Two of Lyn’s most famous songs, “We Will Meet Again”, released in 1939 at the start of the war and “White Cliffs of Dover”, recorded in 1942, created a patriotic and paganistic British image that resonated with people in the UK even Today. She was also the first English female singer to rank first in American music listings.
Her daughter, Virginia Lewis Jones, said in the statement: “My mother first engaged in raising awareness of cerebral palsy in the 1950s when there was little understanding of the condition and children with motor learning difficulties were referred to instead as a pejorative” spastic “.
“Along with young celebrities including David Jacobs and Wilfred Pickles, she set out to change people’s attitudes toward disability and help children reach their full potential. No one else was raising money to help at the time, so it was a groundbreaking work.
“Although my mother was closely related to other charities, not least those who support veterans, Dame Vera Lynn Children’s Charity always occupies a very special place in her heart – children loved her as much as I loved them and I am very proud of what she made and the difference she made In the lives of many families. “
The British PA Media news agency also reported that her family had confirmed her death in a statement.
British Prime Minister Boris Johnson Blaine praised in a tweet: “Mrs. Vera Lynn’s magic and magical voice raised and raised our country in some of our darkest hours. Her voice will live to lift the hearts of future generations.”

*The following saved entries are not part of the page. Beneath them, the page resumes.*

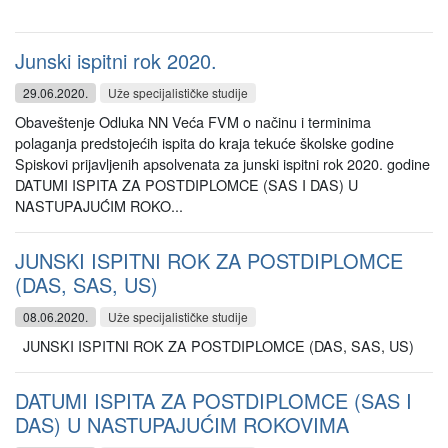
Junski ispitni rok 2020.
29.06.2020.
Uže specijalističke studije
Obaveštenje Odluka NN Veća FVM o načinu i terminima
polaganja predstojećih ispita do kraja tekuće školske godine
Spiskovi prijavljenih apsolvenata za junski ispitni rok 2020. godine
DATUMI ISPITA ZA POSTDIPLOMCE (SAS I DAS) U
NASTUPAJUĆIM ROKO...
JUNSKI ISPITNI ROK ZA POSTDIPLOMCE
(DAS, SAS, US)
08.06.2020.
Uže specijalističke studije
JUNSKI ISPITNI ROK ZA POSTDIPLOMCE (DAS, SAS, US)
DATUMI ISPITA ZA POSTDIPLOMCE (SAS I
DAS) U NASTUPAJUĆIM ROKOVIMA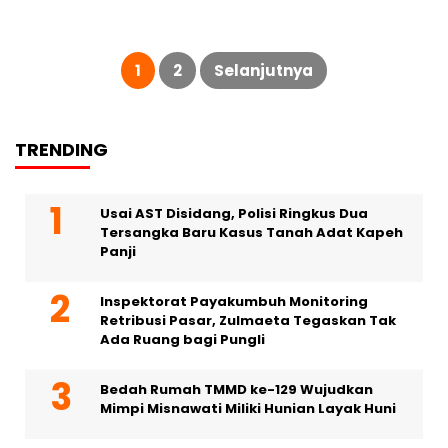
Paginasi
pos
1
2
Selanjutnya
TRENDING
Usai AST Disidang, Polisi Ringkus Dua
Tersangka Baru Kasus Tanah Adat Kapeh
Panji
Inspektorat Payakumbuh Monitoring
Retribusi Pasar, Zulmaeta Tegaskan Tak
Ada Ruang bagi Pungli
Bedah Rumah TMMD ke-129 Wujudkan
Mimpi Misnawati Miliki Hunian Layak Huni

Vera Margaret Welch was born in 1917 to a working-class family in East Hamm, now a suburb of London. Her career began singing in the clubs of working men only at the age of seven. She took the name of her grandmother before marriage – Lynn – as a stage name at the age of 11.
She left school when she was fourteen years old and was seen by the reservation agent who arranged for her to work in parties and events. She later began performing on the radio and released her first solo recording “Up the Wooden Hill to Bedfordshire” in 1936.
In November 1941, Lynn got her own radio show on BBC, “Sincerely, Vera Lynn.” She later appeared in the movie “We’ll meet again”, where she portrayed a self-portrait character.
Habib Qalb Al-Qawat spent the spring and summer of 1944 performing the forces stationed in Egypt, India and Burma (Myanmar).
Once the war was over, Lin toured Europe and continued to broadcast her radio program. When Decca Records released its next hit, “Auf Wiederseh’n Sweetheart” in the United States in 1952, Lynn became the first English artist to score number one on US record listings.
Her health became ill after years. It developed emphysema in the latter part of the 1960s and performed less well. So rooted in the collective English psyche that the rock band Pink Floyd wrote a song about her titled “Vera” on their 1979 album album “The Wall.”
In 1941, Lynn married a musician named Harry Lewis and the couple had one daughter, Virginia Penelope Anne Lewis. Lin’s husband died in 1998.
Lynn received many honors in her life, among whom she was appointed Officer of the Order of the British Empire (OBE) in 1969, and she was awarded the title of Lady in Honoring the 1975 Queen’s Birthday due to her contribution to charity.
In 2001, the Dame Vera Lynn Children’s Charitable Society was created to help children with cerebral palsy and other motor learning disabilities.
This breaking story has been updated with additional reports.